Document excerpt:
My Final Project Page

I wrote two Arduino codes: one for reading and one for writing. The writing one sent the words "Hello other board" over to the other board. Much like my microcontrollers, my brain is fried, so that was the most creative thing I could come up with. I'll link to the code at theh bottom of the page. I initially wrote another code that recieved the message and would print a polite sarcastic response in the serial monitor, but didn't end up using it because when I went to program the board a few hours later, I opened the wrong code (one I had written before for something outside of this class) and found it was easier to recode parts of that than to dig through my folders to find the correct code. Typically I am not this lazy, but I was in a slight hurry and figured I could make it work. The reading code takes the input from the other code, checks to see if it is a zero, and if not prints out the count variable, which I had set to one. It will then print "1" exery half second. Retrospectively, I probably should have printed a phrase, or at least something that made a bit more sense contextually, but anyways, here is a picture of the output in Serial Monitor. And, as always, the code is linked below.

Written exercise A: State whether each statement agrees with the Arduino project page, answering yes or no and quoting the deciding words: (i) The writing code sent the words "Hello other board" to the other board. (ii) The code that printed a polite sarcastic response was used in the end. (iii) The count variable in the reading code was set to zero.
Written exercise B: According to the Arduino project page, what does the reading code check the input from the other code for?

Dataset excerpts:
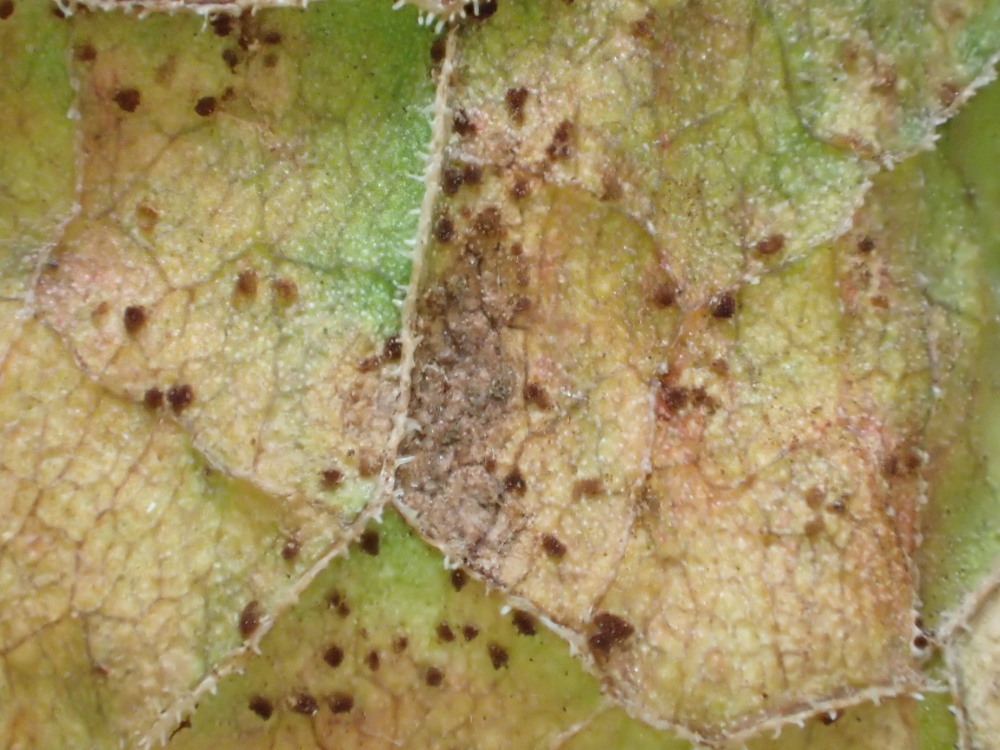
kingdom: Fungi
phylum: Basidiomycota
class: Pucciniomycetes
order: Pucciniales
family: Pucciniaceae
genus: Uromyces
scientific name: Uromyces rumicis
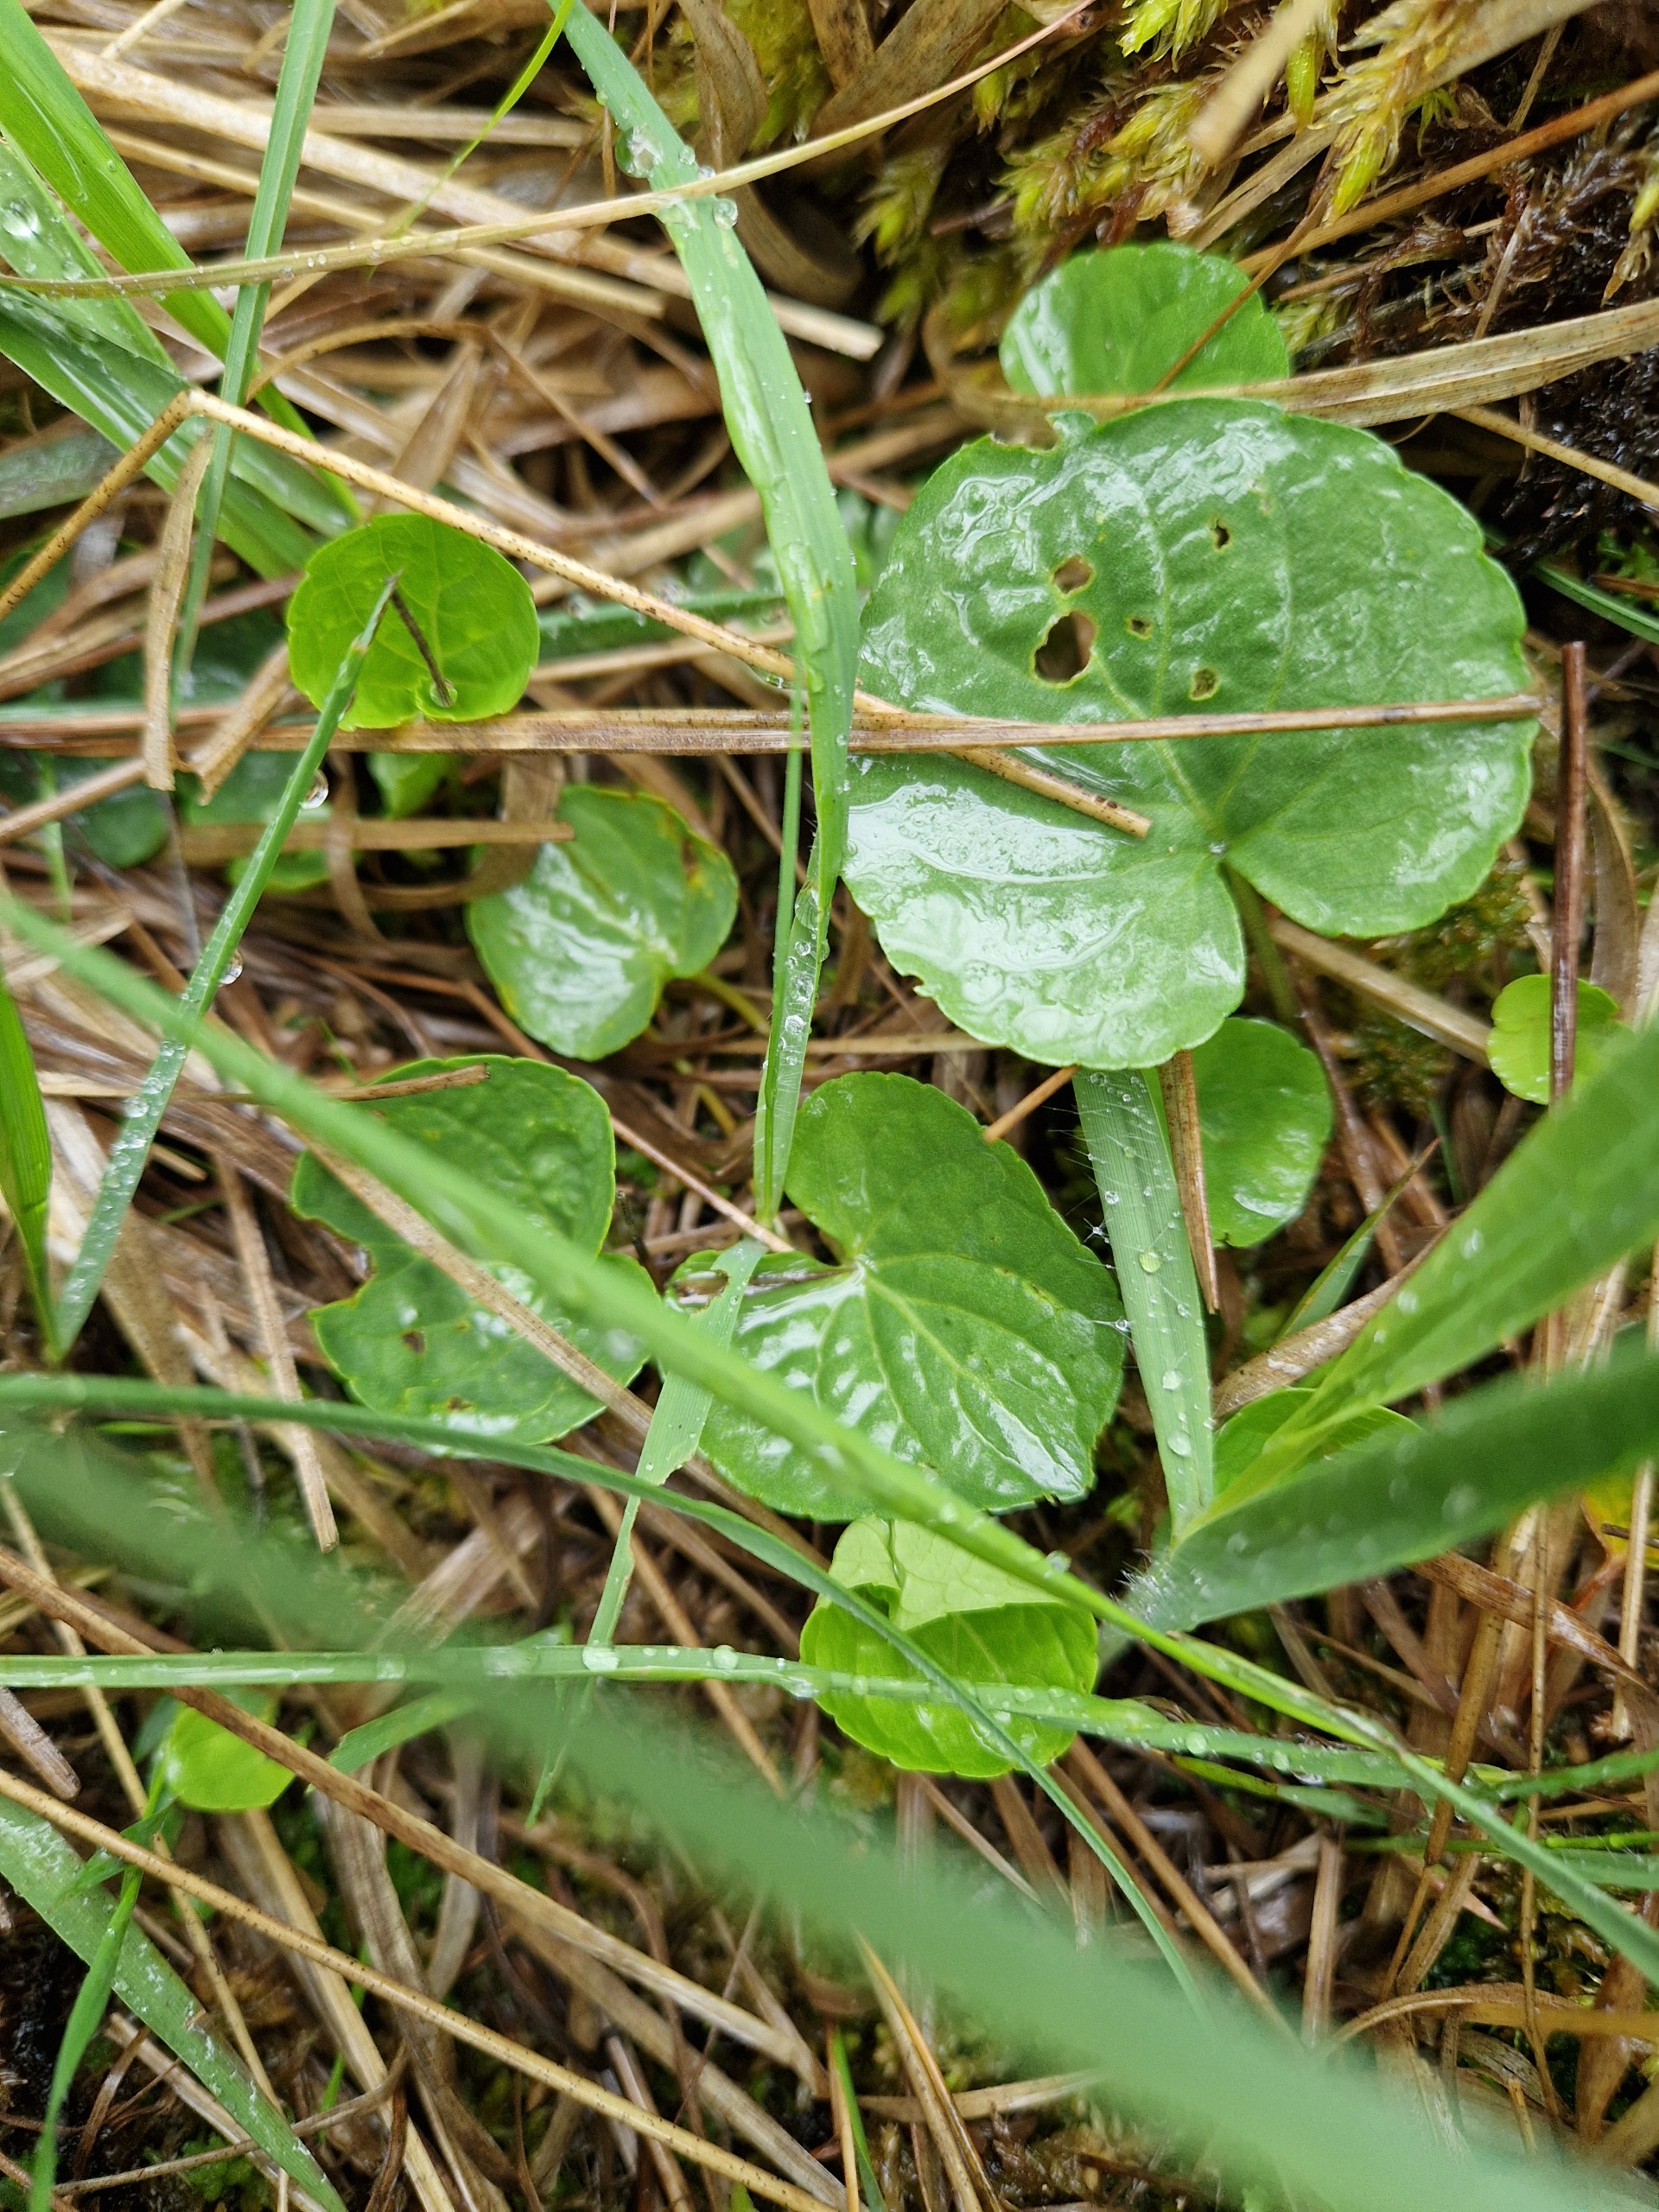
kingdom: Plantae
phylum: Tracheophyta
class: Magnoliopsida
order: Malpighiales
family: Violaceae
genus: Viola
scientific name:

Exercise result A:
(i) Yes: "The writing one sent the words "Hello other board" over to the other board."
(ii) No: "but didn't end up using it"
(iii) No: "prints out the count variable, which I had set to one"

Exercise result B: It checks whether the input is a zero.